Alaska has targeted five airports for major upgrades. My home airport, Portland (PDX) does not have enough gates and the Alaska Lounge is too small. I look forward to the new Alaska Airlines experience at PDX in 2024.
The airport of tomorrow will be built to speed your way through the check-in process. If you are not checking bags, they want you to be able to go straight to security. If you are checking bags, they want to decrease your time by having self-check bag stations so you can print bag tags, drop your bags and go. From this . . .
To this . . .
Earlier this year, Alaska experimented with electronic bag tags. These state-of-the-art tags have no batteries. You should be able to track your bags on your cell phone.
Questions And Answers
The Q&A session was rather disappointing. They had preselected 12 questions that were sent to the Airline and with the time remaining took another five questions. The questions drawing the most interest were:
- Food and beverage service in first class. Menus are refreshed quarterly. The food and beverage manager will find a way to solicit more customer feedback on food and beverage offerings.
- Gold guest upgrades and lack of available first class seats. The airline will look at improvements here. They are working on a waitlist system for using guest upgrade certificates.
- Status extension for 2023. The short answer is no. Those within 5,000 – 10,000 miles will be sent an email to purchase EQM miles. There will be a fast-track option in the first quarter.

★ ★ ★ ★ ★

» What to do:
**1)** Write out everything in the Alaska Airlines text from "Alaska has targeted" down to "PDX in 2024.".
**2)** Pick up the Alaska Airlines text after its final sentence and carry it on.

» Supplied information:
★ ★ ★ ★ ★

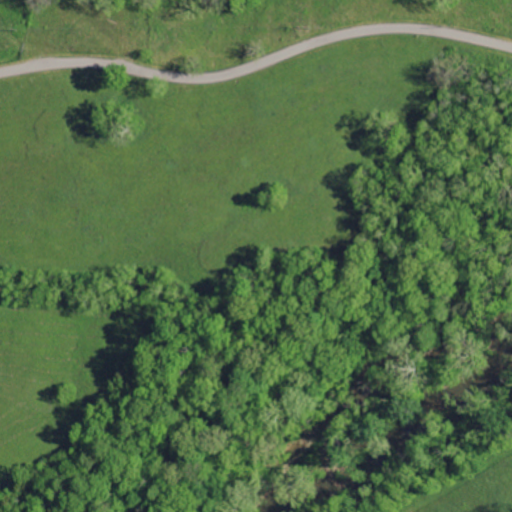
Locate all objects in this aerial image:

★ ★ ★ ★ ★

» Replies:
**1)**
Alaska has targeted five airports for major upgrades. My home airport, Portland (PDX) does not have enough gates and the Alaska Lounge is too small. I look forward to the new Alaska Airlines experience at PDX in 2024.

**2)**
- Million miler question regarding first class upgrades. The question was in regard to first class upgrades available for million milers. Those people who are on lifetime MVP Gold status from achieving million-mile status do have a tie-breaker advantage over other MVP Gold elite members.
Although the Flyer Forum was interesting, they did not address the future of the Alaska Airlines Mileage Plan, whether there will be changes to the award chart or going to a dynamic-pricing method like other airlines. I have a feeling that changes to award tickets are coming. They did not discuss nor did anyone ask if first class service will go back to serving pre-departure beverages and hot towel service before the meals are served.
Most of what was said was positive for the future of flying on Alaska Airlines. It is what wasn’t said in the Forum that has me a little unsettled. This post covers the major issues, I was writing as fast as I could to include as much as possible.